(Your assignment)
Copy out the lines below verbatim, starting with the line containing "And this, ultimately, would" and ending with the line containing "with the unlicensed U.S. publisher Color", both included.

[Opening Data to examine section]

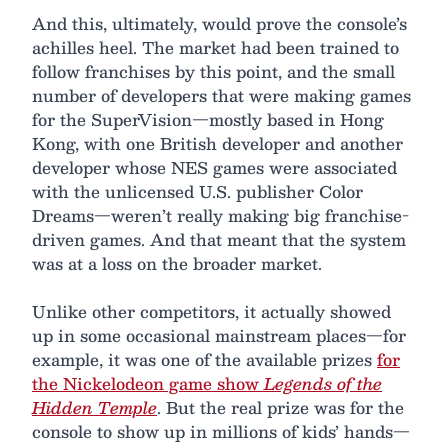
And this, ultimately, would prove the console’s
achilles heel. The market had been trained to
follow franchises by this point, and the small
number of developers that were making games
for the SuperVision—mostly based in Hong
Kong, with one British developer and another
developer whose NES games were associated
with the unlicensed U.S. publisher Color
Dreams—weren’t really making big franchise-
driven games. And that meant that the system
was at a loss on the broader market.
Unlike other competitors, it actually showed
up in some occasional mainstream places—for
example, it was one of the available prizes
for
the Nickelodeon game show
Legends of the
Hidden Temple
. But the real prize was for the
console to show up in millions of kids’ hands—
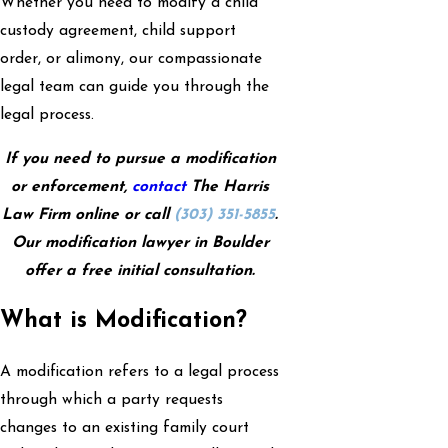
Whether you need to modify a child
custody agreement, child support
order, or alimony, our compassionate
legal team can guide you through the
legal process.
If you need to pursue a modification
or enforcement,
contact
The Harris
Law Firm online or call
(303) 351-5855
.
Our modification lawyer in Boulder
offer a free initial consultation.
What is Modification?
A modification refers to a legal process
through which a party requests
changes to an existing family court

[Closing Data to examine section]
[Opening Data to examine section]

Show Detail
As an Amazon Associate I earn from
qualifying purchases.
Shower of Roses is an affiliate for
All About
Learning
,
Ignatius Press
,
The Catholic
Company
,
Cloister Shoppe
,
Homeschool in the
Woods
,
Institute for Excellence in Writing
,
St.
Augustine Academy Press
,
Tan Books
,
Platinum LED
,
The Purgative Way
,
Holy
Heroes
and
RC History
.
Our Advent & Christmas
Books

[Closing Data to examine section]

(Task result)
And this, ultimately, would prove the console’s
achilles heel. The market had been trained to
follow franchises by this point, and the small
number of developers that were making games
for the SuperVision—mostly based in Hong
Kong, with one British developer and another
developer whose NES games were associated
with the unlicensed U.S. publisher Color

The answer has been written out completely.